Systemic reactions include hives, wheezes and bronchospasm similar to an asthmas attack, swelling around the eyes, and swelling and infection at the bite site. These reactions can be mild to life threatening and must be treated as soon as possible after the symptoms are felt. Anyone with an allergy to insect bites should carry an “epi-pen,” an epinephrine injection system that anyone can use to administer life-saving medication while emergency help is on the way.

West Nile virus is becoming commonplace but is no less problematic. Remove all standing water and use mosquito repellent.
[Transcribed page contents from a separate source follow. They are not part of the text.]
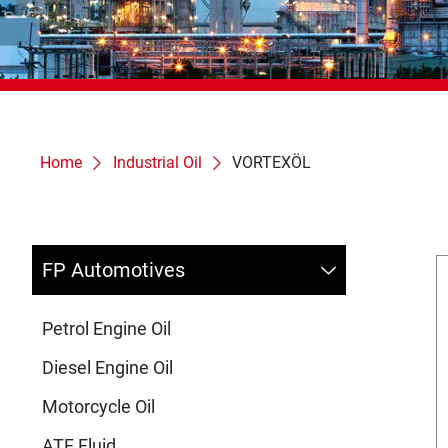
Home
Industrial Oil
VORTEXÖL
FP Automotives
Petrol Engine Oil
Diesel Engine Oil
Motorcycle Oil
ATF Fluid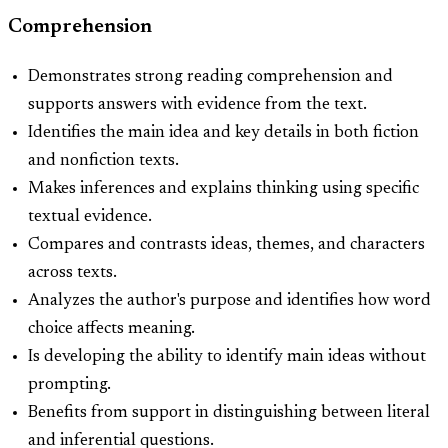
Comprehension
Demonstrates strong reading comprehension and
supports answers with evidence from the text.
Identifies the main idea and key details in both fiction
and nonfiction texts.
Makes inferences and explains thinking using specific
textual evidence.
Compares and contrasts ideas, themes, and characters
across texts.
Analyzes the author's purpose and identifies how word
choice affects meaning.
Is developing the ability to identify main ideas without
prompting.
Benefits from support in distinguishing between literal
and inferential questions.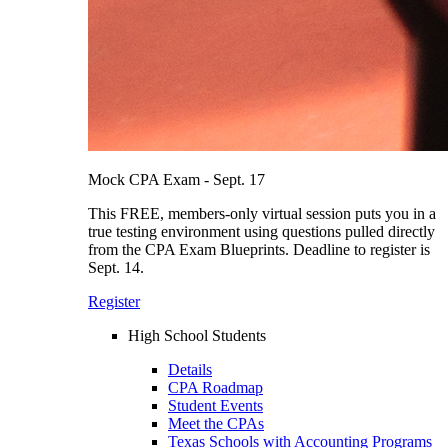
Mock CPA Exam - Sept. 17
This FREE, members-only virtual session puts you in a
true testing environment using questions pulled directly
from the CPA Exam Blueprints. Deadline to register is
Sept. 14.
Register
High School Students
Details
CPA Roadmap
Student Events
Meet the CPAs
Texas Schools with Accounting Programs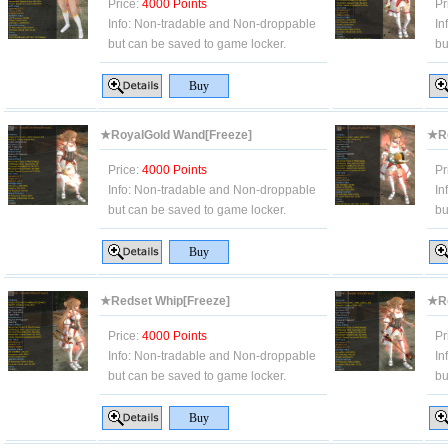
Price:
4000 Points
Pr
Info:
Non-tradable and Non-droppable
In
but can be saved to game locker.
bu
★RoyalGold Wand[Freeze]
★Ro
Price:
4000 Points
Pr
Info:
Non-tradable and Non-droppable
In
but can be saved to game locker.
bu
★Redset Whip[Freeze]
★Re
Price:
4000 Points
Pr
Info:
Non-tradable and Non-droppable
In
but can be saved to game locker.
bu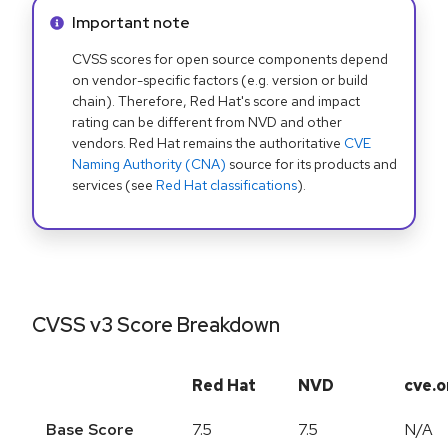
Info alert:
Important note
CVSS scores for open source components depend
on vendor-specific factors (e.g. version or build
chain). Therefore, Red Hat's score and impact
rating can be different from NVD and other
vendors. Red Hat remains the authoritative
CVE
Naming Authority (CNA)
source for its products and
services (see
Red Hat classifications
).
CVSS v3 Score Breakdown
Red Hat
NVD
cve.o
Base Score
7.5
7.5
N/A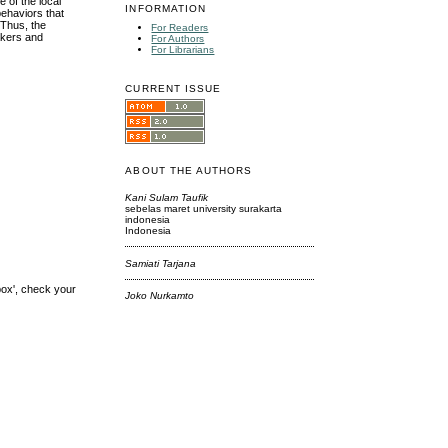
e of the local
INFORMATION
behaviors that
 Thus, the
For Readers
akers and
For Authors
For Librarians
CURRENT ISSUE
ABOUT THE AUTHORS
Kani Sulam Taufik
sebelas maret university surakarta
indonesia
Indonesia
Samiati Tarjana
box', check your
Joko Nurkamto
Water dangers finish our list of top summer health hazards. Drowning is a leading cause of death in children under the age of 5. Pools need to be fenced or otherwise inaccessible to young children unless supervised. Even adults should always swim with a buddy. Unforeseen events such as chest pain, shortness of breath, or sudden cramping can lead to serious injury in the water or death due to drowning. Our rivers and streams are inviting and cool, but the currents can be treacherous. Swimmers’ ear is a common summer malady prevented by a mixture of (or a commercial preparation) vinegar and alcohol in the ear canal after swimming.

We need to stay aware of the many seasonal health hazards we may potentially face as we enjoy the warmest time of year here. Good health and commonsense practices will make the season more enjoyable and safer.

Mia Smitt is a longtime nurse practitioner who writes a column for Tucson Local Media.